Strength of our study is the fact that we were able to replicate our findings in different populations, ranging from cohorts consisting of individuals with severe airflow limitation to cohorts mainly consisting of healthy smokers. There are some limitations, e.g. the presence of CMH was not based on actual measurements of the amount of sputum produced but based on questionnaires that were not completely similar in all study cohorts. Underreporting of CMH occurs since those experiencing CMH become accustomed to these symptoms, believing they are smoking related or because they are embarrassed to admit to cough and sputum. We demonstrated that SATB1 mRNA expression is induced during mucociliary differentiation in ALI cultures of HBE cells in a small dataset (n = 2). However, these data seem reliable as they are supported by eQTL data from lung tissue. Despite this drawback, we consistently found evidence for association of SATB1 with CMH in the populations studied, showing the robustness of our finding. Moreover, we corroborated this finding by functional studies in lung tissue, airway wall biopsies of COPD patients and epithelial cultures. More extensive research is needed to investigate which factors induce SATB1 expression in airway epithelium.

__THE PROBLEM__.
According to the excerpt on SATB1 and chronic mucus hypersecretion, what was the presence of CMH based on? Nothing in the records is required here.

__DATASET RECORDS__.

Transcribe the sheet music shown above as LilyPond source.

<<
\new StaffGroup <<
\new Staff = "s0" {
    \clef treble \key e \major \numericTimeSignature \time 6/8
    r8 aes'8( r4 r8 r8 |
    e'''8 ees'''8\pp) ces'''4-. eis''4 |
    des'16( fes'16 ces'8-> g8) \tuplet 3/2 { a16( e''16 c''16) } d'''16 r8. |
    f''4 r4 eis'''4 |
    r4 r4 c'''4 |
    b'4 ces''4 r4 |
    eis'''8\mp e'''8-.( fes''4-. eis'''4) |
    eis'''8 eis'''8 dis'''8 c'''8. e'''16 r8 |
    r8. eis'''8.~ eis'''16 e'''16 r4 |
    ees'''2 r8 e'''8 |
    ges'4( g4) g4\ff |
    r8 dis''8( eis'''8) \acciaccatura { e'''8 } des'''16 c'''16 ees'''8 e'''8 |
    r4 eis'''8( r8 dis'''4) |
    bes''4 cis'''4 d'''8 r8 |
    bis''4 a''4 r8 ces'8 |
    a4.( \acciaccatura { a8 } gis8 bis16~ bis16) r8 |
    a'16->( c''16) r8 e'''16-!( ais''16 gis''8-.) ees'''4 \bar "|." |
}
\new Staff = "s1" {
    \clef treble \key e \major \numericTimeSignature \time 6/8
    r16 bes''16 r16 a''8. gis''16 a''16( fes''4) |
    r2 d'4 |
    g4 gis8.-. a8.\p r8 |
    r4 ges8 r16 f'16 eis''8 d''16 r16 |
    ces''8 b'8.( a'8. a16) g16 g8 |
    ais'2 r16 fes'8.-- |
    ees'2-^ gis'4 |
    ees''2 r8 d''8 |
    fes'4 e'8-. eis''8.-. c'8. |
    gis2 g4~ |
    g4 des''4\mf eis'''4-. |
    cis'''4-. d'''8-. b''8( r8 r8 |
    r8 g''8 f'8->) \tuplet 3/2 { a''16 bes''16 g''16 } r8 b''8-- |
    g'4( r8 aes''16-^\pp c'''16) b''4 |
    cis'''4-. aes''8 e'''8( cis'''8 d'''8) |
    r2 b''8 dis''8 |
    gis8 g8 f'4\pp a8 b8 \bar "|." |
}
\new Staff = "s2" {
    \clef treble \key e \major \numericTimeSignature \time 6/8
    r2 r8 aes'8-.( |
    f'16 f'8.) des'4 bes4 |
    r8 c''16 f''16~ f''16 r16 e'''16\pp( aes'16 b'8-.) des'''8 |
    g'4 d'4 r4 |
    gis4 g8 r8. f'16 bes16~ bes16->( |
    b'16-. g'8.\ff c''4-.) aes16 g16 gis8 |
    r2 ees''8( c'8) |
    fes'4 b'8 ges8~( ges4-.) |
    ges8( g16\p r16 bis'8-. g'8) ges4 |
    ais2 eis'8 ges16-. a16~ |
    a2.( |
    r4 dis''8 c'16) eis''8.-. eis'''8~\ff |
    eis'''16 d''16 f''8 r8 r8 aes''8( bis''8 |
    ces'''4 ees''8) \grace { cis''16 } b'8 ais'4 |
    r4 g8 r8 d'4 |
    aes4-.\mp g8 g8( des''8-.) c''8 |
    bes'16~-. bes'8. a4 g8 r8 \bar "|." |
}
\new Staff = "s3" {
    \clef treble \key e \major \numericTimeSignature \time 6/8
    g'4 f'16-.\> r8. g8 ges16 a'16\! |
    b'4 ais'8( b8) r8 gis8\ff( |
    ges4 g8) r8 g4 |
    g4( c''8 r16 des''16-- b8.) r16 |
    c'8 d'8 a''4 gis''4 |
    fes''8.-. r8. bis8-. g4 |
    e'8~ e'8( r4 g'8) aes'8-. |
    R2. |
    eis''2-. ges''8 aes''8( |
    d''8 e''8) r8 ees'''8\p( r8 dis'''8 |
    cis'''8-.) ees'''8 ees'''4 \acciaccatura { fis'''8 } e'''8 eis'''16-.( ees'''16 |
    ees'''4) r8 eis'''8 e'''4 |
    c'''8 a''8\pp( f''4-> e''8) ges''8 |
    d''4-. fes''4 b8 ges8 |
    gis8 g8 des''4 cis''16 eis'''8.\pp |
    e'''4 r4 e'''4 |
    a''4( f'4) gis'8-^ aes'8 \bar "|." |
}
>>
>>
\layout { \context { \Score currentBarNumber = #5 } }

__COMPLETED EXERCISE__.
Questionnaires that were not completely similar in all study cohorts, rather than actual measurements of the amount of sputum produced.